I’m not real churchy. I went to a Catholic wedding recently, and was giving it the ol’ college try with the standing, kneeling, etc. After several sentences that were spoken aloud by everyone but me, (I was plenty surprised by that the first time, lemme tell you), I recognized one from Sunday School. “I know this one!” I thought, so I was extra loud to prove to everyone that I knew one. As I said “Forgive us our debts as we forgive our debtors” I realized that everyone was saying some other version. Something about trespassing. I shut the hell up after that.
My folks spend a certain amount of time down in Australia. A few years back they were at a party with a bunch of their Aussie friends and everybody was kind of lazing around. My mom wanted everyone to get up and do something so she said (loudly) “We’re not just going to sit here on our fannies all night are we?”
Shocked silence followed by shrieks of laughter.
In the US, “fanny” is a cute way to say “butt”. In Oz it’s evidently the equivalent of “cunt”.
That’s also when Mom figured out she shouldn’t call her little waist pack a “fanny pack”. It’s a “bum bag”.
I am so sorry I wasn’t there for that one.
I feel your pain. My wife is Catholic and talked me into going once, when everyone started reciting along with the priest it startled me as though a firecracker had gone off. She found it funny. Later, I was wondering why she kept poking my arm as I was sitting comfortably admiring they’re thoughtfulness at providing “footrests”…ooh boy, she found that decidedly not funny.

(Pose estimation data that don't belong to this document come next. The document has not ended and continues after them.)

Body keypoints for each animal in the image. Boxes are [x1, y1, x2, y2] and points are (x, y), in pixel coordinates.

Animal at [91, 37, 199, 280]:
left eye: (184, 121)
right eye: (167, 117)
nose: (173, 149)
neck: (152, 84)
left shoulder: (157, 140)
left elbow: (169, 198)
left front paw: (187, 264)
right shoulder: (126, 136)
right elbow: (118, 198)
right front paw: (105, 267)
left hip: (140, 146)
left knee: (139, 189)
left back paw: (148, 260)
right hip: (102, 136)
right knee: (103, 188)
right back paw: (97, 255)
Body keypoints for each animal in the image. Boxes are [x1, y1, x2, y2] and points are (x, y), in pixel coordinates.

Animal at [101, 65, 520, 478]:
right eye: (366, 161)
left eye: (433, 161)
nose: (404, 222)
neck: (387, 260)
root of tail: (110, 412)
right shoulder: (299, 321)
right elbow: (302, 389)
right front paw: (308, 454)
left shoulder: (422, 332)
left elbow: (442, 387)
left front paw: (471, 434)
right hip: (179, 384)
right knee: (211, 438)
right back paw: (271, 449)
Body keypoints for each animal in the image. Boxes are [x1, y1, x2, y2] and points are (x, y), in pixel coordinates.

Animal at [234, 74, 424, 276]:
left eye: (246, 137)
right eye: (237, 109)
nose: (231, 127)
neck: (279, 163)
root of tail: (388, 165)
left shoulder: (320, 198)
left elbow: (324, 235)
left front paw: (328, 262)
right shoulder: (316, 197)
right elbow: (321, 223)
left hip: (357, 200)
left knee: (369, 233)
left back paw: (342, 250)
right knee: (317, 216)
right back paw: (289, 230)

Not quite so crude. “Fanny” is more analagous to “vagina”, though somewhat more infantalised, than it is to “cunt”. You’ll usually only hear kids saying “fanny”, though adults will still rip on those crazy yanks who talk about “scratching their fanny”.
And yet you lived. 
Are US-style biscuits even available at all in the UK & what are they called there?
Sadly, extremely rare. They’re so uncommon they’d most likely be called “biscuits - err, not like our biscuits, American ones; they’re like scones but they’re not sweet”. Something like that.

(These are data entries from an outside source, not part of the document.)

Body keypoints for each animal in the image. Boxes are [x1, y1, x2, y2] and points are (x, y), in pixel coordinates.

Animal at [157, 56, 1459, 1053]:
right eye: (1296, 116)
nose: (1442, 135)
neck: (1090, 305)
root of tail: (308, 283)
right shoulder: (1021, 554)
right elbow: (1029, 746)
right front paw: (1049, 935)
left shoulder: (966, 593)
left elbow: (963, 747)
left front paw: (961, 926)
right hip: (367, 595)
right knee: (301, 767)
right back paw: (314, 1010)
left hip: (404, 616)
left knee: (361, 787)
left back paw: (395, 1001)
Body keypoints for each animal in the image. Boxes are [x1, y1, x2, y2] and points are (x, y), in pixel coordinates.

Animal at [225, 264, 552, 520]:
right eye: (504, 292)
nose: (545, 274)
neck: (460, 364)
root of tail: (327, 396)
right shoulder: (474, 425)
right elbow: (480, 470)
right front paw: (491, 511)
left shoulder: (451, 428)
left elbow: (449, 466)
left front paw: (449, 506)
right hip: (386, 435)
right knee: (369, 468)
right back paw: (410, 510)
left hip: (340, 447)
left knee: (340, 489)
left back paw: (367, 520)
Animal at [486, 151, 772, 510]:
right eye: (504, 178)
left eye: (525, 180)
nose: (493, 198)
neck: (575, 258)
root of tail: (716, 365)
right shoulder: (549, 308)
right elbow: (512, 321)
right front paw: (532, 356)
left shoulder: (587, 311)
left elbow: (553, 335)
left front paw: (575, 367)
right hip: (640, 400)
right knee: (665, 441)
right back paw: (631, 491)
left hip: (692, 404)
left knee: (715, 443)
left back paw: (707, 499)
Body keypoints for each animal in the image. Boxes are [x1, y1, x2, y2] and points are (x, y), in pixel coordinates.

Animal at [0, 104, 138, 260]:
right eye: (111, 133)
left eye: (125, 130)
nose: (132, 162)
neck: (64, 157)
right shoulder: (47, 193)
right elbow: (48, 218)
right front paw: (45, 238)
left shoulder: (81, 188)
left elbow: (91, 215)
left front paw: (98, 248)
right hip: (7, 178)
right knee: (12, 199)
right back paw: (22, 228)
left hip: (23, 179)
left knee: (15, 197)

I’ve only seen an American-style biscuit once in the UK, from a KFC sometime around 1977—78. It wasn’t very nice, but then neither was the chicken.

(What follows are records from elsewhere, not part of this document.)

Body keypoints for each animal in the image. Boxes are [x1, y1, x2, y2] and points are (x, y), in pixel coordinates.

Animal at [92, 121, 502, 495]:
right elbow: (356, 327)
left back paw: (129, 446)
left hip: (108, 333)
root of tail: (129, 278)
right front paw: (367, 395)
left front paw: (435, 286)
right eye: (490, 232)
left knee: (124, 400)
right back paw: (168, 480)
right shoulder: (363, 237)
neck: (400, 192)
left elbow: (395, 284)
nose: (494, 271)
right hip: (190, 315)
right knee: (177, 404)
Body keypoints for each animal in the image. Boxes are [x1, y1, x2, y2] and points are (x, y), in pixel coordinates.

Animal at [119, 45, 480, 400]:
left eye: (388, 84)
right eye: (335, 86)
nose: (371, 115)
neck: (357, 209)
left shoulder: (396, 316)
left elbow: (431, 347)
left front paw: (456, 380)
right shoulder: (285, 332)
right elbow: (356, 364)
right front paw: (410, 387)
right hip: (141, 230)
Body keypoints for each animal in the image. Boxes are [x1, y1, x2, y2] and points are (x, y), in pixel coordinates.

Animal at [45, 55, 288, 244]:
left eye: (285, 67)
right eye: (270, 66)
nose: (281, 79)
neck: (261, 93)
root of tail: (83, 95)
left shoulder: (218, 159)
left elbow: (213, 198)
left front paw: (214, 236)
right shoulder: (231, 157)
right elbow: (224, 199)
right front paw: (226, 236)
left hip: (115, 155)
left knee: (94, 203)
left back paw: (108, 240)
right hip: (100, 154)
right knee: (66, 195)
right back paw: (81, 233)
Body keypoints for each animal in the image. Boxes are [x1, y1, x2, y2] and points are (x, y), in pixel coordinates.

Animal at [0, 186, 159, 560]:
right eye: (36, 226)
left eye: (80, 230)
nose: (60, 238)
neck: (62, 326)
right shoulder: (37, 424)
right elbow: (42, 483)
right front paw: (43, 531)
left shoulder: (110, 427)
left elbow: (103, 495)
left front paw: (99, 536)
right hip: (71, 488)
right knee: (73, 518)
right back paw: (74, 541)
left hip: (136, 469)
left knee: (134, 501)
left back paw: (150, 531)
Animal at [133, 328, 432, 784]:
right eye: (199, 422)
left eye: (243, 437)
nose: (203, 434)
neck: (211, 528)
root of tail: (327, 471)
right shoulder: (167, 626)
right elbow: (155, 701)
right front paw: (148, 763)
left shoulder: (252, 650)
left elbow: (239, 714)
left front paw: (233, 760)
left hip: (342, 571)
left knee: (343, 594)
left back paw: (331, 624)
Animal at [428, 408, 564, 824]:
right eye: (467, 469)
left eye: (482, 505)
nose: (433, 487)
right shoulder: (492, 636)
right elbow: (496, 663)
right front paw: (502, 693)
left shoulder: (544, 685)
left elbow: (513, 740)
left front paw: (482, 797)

I imagine they gave up on them here at around the same time McD’s realised no-one was going to buy their root beer (at least more than once).
My grandmother was raised Amish but has been Mennonite since she was 18. Although she’s traveled the world she still lives in the house she grew up in, so she’s still immersed in the culture.
We were sitting around one night and she was talking about some young people she knew, and said that this one guy had “nailed” this girl.
It was pretty shocking to hear - but it turns out that she meant the guy “got engaged to” this girl. My aunt took her aside and corrected her, so that she wouldn’t make the same mistake in public…
Yup, same thing - I was in Deutschland and my friend and I were walking around town and got lost. We asked a local for directions back to the house we were staying in.
He couldn’t remember the address, but it was on the corner of Altstadt and Ein Bahn StraBe. The guy could hardly talk, he was laughing so hard.
That was the same trip where a female friend of mine, after a large dinner, sighed, “Wunderbar - ich bin voll”, causing much consternation in the family with which we were staying. They carefully explained that she meant to say “ich bin satt” - “I am satisfied”.
“Ich bin voll” means “I am pregnant”.
Regards,
Shodan
“Ich bin voll” - literally meaning “i’m full” -actually means “I’m drunk”.
[/hijack]
They said “pregnant”.
:shrugs: - this was in southern Germany, and about thirty five years ago.
Ihre Meilenzahl kann sich verändern.

Regards,
Shodan
On the same note - as a Canadian, I was warned not to wear any of my clothes containing a “Beaver” logo - very common here, but evidently not meaning “cute, industrious big rodent” to most in Australia.